I have created a 20 machine swarm on EC2. I am having a problem, in that all processes I run are on the same machine, regardless of the --hostname I specify. This seems broken in the first place, since the default strategy is ‘spread.’
The script I use to create the cluster is here. I am able to create the cluster, but it is not distributing work correctly.
#!/bin/bash
#
# Setup a docker swarm with 20 workers
#
# Spawn an instance to generate a Swarm token
docker-machine create \
--driver amazonec2 \
--amazonec2-instance-type m3.medium \
--amazonec2-subnet-id subnet-40502c36 \
--amazonec2-zone=c \
--amazonec2-vpc-id=vpc-66f0e002 \
'aws.swarm-token-machine'
# Setup environment to run a command on this node
eval "$(docker-machine env 'aws.swarm-token-machine')"
# Create a token for our swarm cluster and setup our enviroment
docker run swarm create # copy token to SWARM_CLUSTER_TOKEN
export SWARM_CLUSTER_TOKEN=''
# Create 20 swarm workers at once
for i in {1..$WORKER_COUNT}
do
docker-machine create \
--driver amazonec2 \
--amazonec2-instance-type m3.medium \
--amazonec2-subnet-id subnet-40502c36 \
--amazonec2-zone=c \
--amazonec2-vpc-id=vpc-66f0e002 \
--swarm \
--swarm-discovery token://$SWARM_CLUSTER_TOKEN \
aws.agent$i &
done
# Set our environment to this 20 machine swarm
eval "$(docker-machine env --swarm 'aws.swarm-master')"
#
# Selenium stuff
#
# Setup a selenium hub
docker run -d \
--name selenium-hub \
-p 4444:4444 \
--hostname aws.agent1 \
selenium/hub:2.53.0
# Setup 20 Chrome nodes linked to the hub
for i in {1..20}
do
docker run -d --name=chrome-node-$i --link selenium-hub:hub selenium/node-chrome:2.53.0
done
What is going on that all processes stick to one machine? How can I fix this?
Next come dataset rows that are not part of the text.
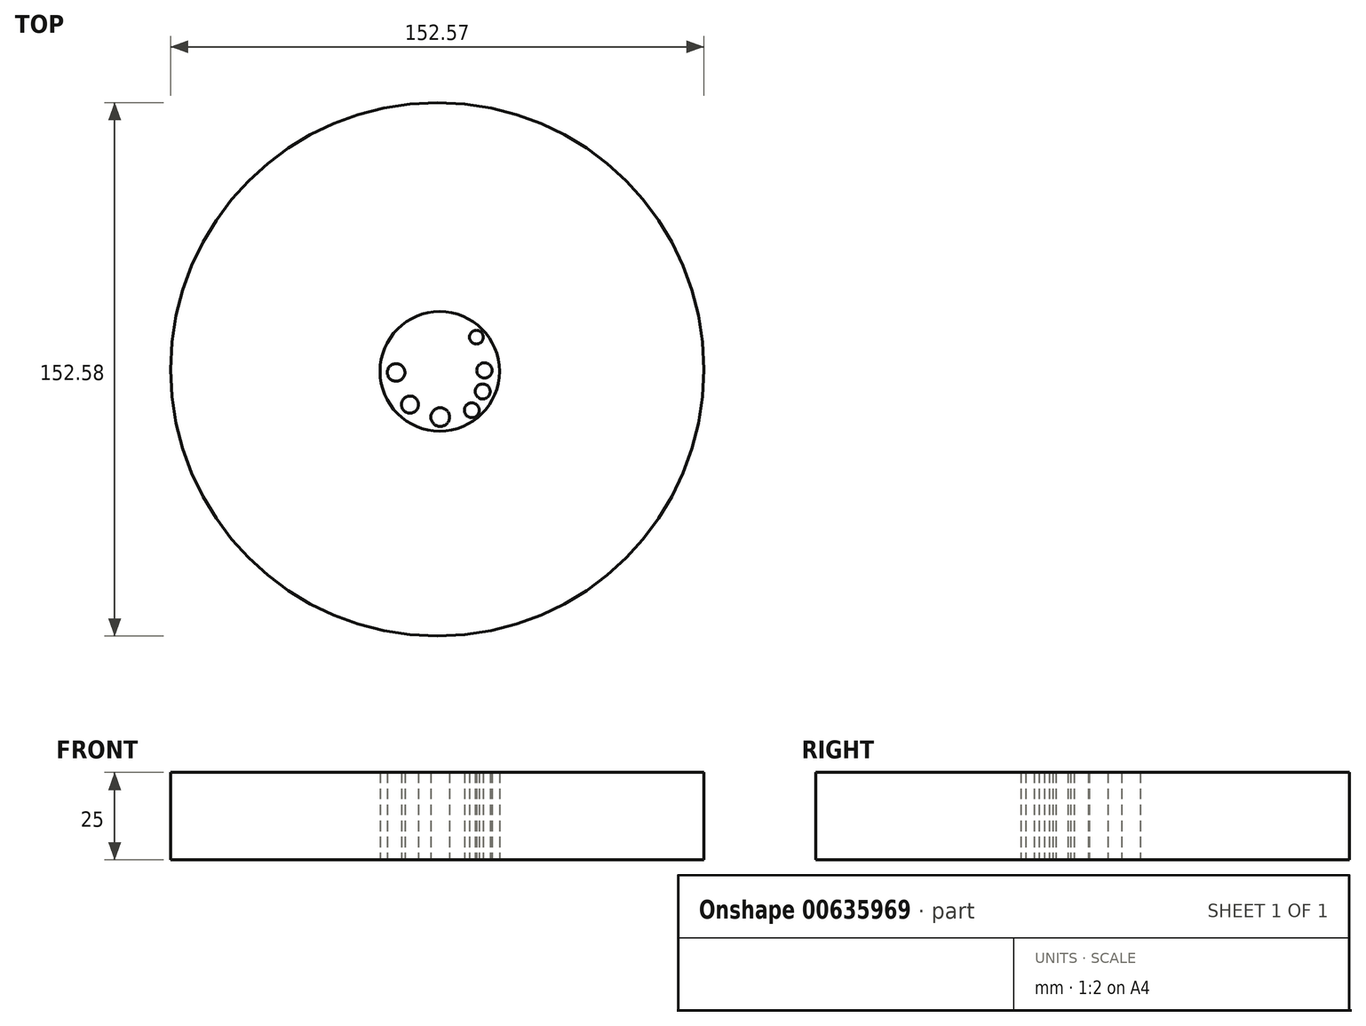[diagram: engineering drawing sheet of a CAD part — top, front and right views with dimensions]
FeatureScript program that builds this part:
annotation { "Feature Type Name" : "Feature", "Feature Type Description" : "" }
export const myFeature = defineFeature(function(context is Context, id is Id, definition is map)
    precondition{}
    {
        {
            var Q0;
            Q0=qCreatedBy(makeId("Top.planeOp"),FACE);
            var sketch = newSketch(context, id + "F0", { "sketchPlane" : qUnion([Q0])});
            skCircle(sketch, "E0", {"center": v(0, 0) * mm, "radius": 17.1 * mm});
            skSolve(sketch);
        }
        {
            var Q0;
            Q0=qCreatedBy(makeId("Top.planeOp"),FACE);
            var sketch = newSketch(context, id + "F1", { "sketchPlane" : qUnion([Q0])});
            skLineSegment(sketch, "E1", {"start": v(-13.82, 9.06) * mm, "end": v(-63.8, 0) * mm});
            skLineSegment(sketch, "E2", {"start": v(-63.8, 0) * mm, "end": v(-13.41, -6.4) * mm});
            skSolve(sketch);
        }
        {
            var Q0;
            Q0=qCreatedBy(makeId("Top.planeOp"),FACE);
            var sketch = newSketch(context, id + "F2", { "sketchPlane" : qUnion([Q0])});
            skLineSegment(sketch, "E3", {"start": v(15.18, 7.54) * mm, "end": v(64.83, 0) * mm});
            skLineSegment(sketch, "E4", {"start": v(64.83, 0) * mm, "end": v(16.7, -6.2) * mm});
            skSolve(sketch);
        }
        {
            var Q0;
            Q0=makeQuery(id+"F0.imprint","IMPRINT",FACE,{"disambiguationData":[TD([[makeQuery(id+"F0.imprint","IMPRINT",EDGE,{"derivedFrom":sQuery(id+"F0.wireOp",EDGE,"E0")}),1.0]])]});
            var sketch = newSketch(context, id + "F3", { "sketchPlane" : qUnion([Q0])});
            skCircle(sketch, "E5", {"center": v(-10.03, 9.26) * mm, "radius": 2.33 * mm});
            skSolve(sketch);
        }
        {
            var Q0;
            Q0=makeQuery(id+"F0.imprint","IMPRINT",FACE,{"disambiguationData":[TD([[makeQuery(id+"F0.imprint","IMPRINT",EDGE,{"derivedFrom":sQuery(id+"F0.wireOp",EDGE,"E0")}),1.0]])]});
            var sketch = newSketch(context, id + "F4", { "sketchPlane" : qUnion([Q0])});
            skCircle(sketch, "E6", {"center": v(0.3, 11.84) * mm, "radius": 2.4 * mm});
            skPoint(sketch, "E6.first.point", {"position": v(0, 9.45) * mm});
            skPoint(sketch, "E6.second.point", {"position": v(0, 14.23) * mm});
            skPoint(sketch, "E6.third.point", {"position": v(-2, 11.17) * mm});
            skSolve(sketch);
        }
        {
            var Q0;
            Q0=qCreatedBy(makeId("Top.planeOp"),FACE);
            var sketch = newSketch(context, id + "F5", { "sketchPlane" : qUnion([Q0])});
            skCircle(sketch, "E7", {"center": v(10.48, 9.79) * mm, "radius": 1.97 * mm});
            skPoint(sketch, "E7.first.point", {"position": v(9.83, 7.92) * mm});
            skPoint(sketch, "E7.second.point", {"position": v(10.22, 11.74) * mm});
            skPoint(sketch, "E7.third.point", {"position": v(9.07, 11.17) * mm});
            skCircle(sketch, "E8", {"center": v(-12.5, -0.32) * mm, "radius": 2.52 * mm});
            skPoint(sketch, "E8.first.point", {"position": v(-12.5, 2.2) * mm});
            skPoint(sketch, "E8.second.point", {"position": v(-13.08, -2.77) * mm});
            skPoint(sketch, "E8.third.point", {"position": v(-14.99, 0) * mm});
            skCircle(sketch, "E9", {"center": v(-8.52, -9.5) * mm, "radius": 2.44 * mm});
            skPoint(sketch, "E9.first.point", {"position": v(-7.35, -7.35) * mm});
            skPoint(sketch, "E9.second.point", {"position": v(-8.5, -11.93) * mm});
            skPoint(sketch, "E9.third.point", {"position": v(-10.79, -10.4) * mm});
            skCircle(sketch, "E10", {"center": v(0.12, -13.08) * mm, "radius": 2.68 * mm});
            skPoint(sketch, "E10.first.point", {"position": v(0, -10.4) * mm});
            skPoint(sketch, "E10.second.point", {"position": v(0, -15.75) * mm});
            skPoint(sketch, "E10.third.point", {"position": v(-2.2, -14.42) * mm});
            skCircle(sketch, "E11", {"center": v(9.17, -11.13) * mm, "radius": 2.13 * mm});
            skPoint(sketch, "E11.first.point", {"position": v(7.16, -10.4) * mm});
            skPoint(sketch, "E11.second.point", {"position": v(11.17, -10.4) * mm});
            skPoint(sketch, "E11.third.point", {"position": v(8.3, -13.08) * mm});
            skCircle(sketch, "E12", {"center": v(12.27, -5.76) * mm, "radius": 2.15 * mm});
            skPoint(sketch, "E12.first.point", {"position": v(10.4, -4.68) * mm});
            skPoint(sketch, "E12.second.point", {"position": v(14.42, -5.63) * mm});
            skPoint(sketch, "E12.third.point", {"position": v(13.84, -4.3) * mm});
            skCircle(sketch, "E13", {"center": v(12.77, 0.28) * mm, "radius": 2.2 * mm});
            skPoint(sketch, "E13.first.point", {"position": v(13.84, 2.2) * mm});
            skPoint(sketch, "E13.second.point", {"position": v(12.13, -1.81) * mm});
            skPoint(sketch, "E13.third.point", {"position": v(10.6, 0) * mm});
            skSolve(sketch);
        }
        {
            var Q0;
            Q0=qCreatedBy(makeId("Top.planeOp"),FACE);
            var sketch = newSketch(context, id + "F6", { "sketchPlane" : qUnion([Q0])});
            skCircle(sketch, "E14", {"center": v(-0.69, 0.57) * mm, "radius": 76.29 * mm});
            skPoint(sketch, "E14.first.point", {"position": v(0, 76.86) * mm});
            skPoint(sketch, "E14.second.point", {"position": v(0, -75.71) * mm});
            skPoint(sketch, "E14.third.point", {"position": v(-48.22, -59.1) * mm});
            skSolve(sketch);
        }
        {
            var Q0;
            Q0 = qSketchRegion(id + "F5", true);
            extrude(context, id + "F7", {"entities" : qUnion([Q0]), "depth" : 25 * mm, "offsetDistance" : 25 * mm});
        }
        {
            var Q0;
            Q0 = qSketchRegion(id + "F0", true);
            extrude(context, id + "F8", {"entities" : qUnion([Q0]), "depth" : 25 * mm, "offsetDistance" : 25 * mm});
        }
        {
            var Q0;
            Q0 = qSketchRegion(id + "F1", true);
            var Q1;
            Q1 = qSketchRegion(id + "F3", true);
            var Q2;
            Q2 = qSketchRegion(id + "F2", true);
            extrude(context, id + "F9", {"entities" : qUnion([Q0, Q1, Q2]), "operationType" : NewBodyOperationType.ADD, "depth" : 25 * mm, "offsetDistance" : 25 * mm});
        }
        {
            var Q0;
            Q0 = qSketchRegion(id + "F4", true);
            extrude(context, id + "F10", {"entities" : qUnion([Q0]), "operationType" : NewBodyOperationType.ADD, "depth" : 25 * mm, "offsetDistance" : 25 * mm});
        }
        {
            var Q0;
            Q0 = qSketchRegion(id + "F6", true);
            extrude(context, id + "F11", {"entities" : qUnion([Q0]), "depth" : 25 * mm, "offsetDistance" : 25 * mm});
        }
    });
I have tried using --hostname in my docker run commands, but it has no effect.
This is the output of docker ps:
CONTAINER ID IMAGE ... STATUS PORTS NAMES
5a81c6a3e381 selenium/node-chrome:2.53.0 ... Up 5 seconds aws.agent13/chrome-node-2
74f46a0b5809 selenium/node-chrome:2.53.0 ... Up 2 minutes aws.agent13/chrome-node-1
244e4d3092cd selenium/hub:2.53.0 ... Up 4 minutes 54.86.124.43:4444->4444/tcp aws.agent13/selenium-hub,aws.agent13/chrome-node-1/hub
I will try your suggestion. You mean that linked containers have to run on the same agent? That is very unexpected. I will check out the docs you mention. I do not understand.
When you are using the default bridged network, --link will only work between containers on the same host connected to that same network.
The overlay network driver was specifically developed to achieve multi-host aware container networking. If you use an overlay network, you can --link between hosts. You could also skip using the --link feature, and use the new service discovery feature. Basically all containers connected to the same docker network style network will be able to connect to any other containers by referencing their --name.
Thanks! Ok, so if I create an overlay network and run the containers that are linked via the --net option, they will then be spread across the cluster?
Thanks, to use overlay networks I have to run a distributed store. Now I’m having trouble getting a swarm master to finish booting, when I use consul for its keystore. The keystore boots up ok, but the swarm master simply never finishes initializing.
Running pre-create checks...
Creating machine...
(aws.swarm-master) Launching instance...
Waiting for machine to be running, this may take a few minutes...
Detecting operating system of created instance...
Waiting for SSH to be available...
Detecting the provisioner...
Provisioning with ubuntu(systemd)...
Installing Docker...
Copying certs to the local machine directory...
Copying certs to the remote machine...
Setting Docker configuration on the remote daemon...
Error creating machine: Error running provisioning: Unable to verify the Docker daemon is listening: Maximum number of retries (10) exceeded
Any idea what I’m doing wrong? I checked the security group, and ports 22 and 2376 are open.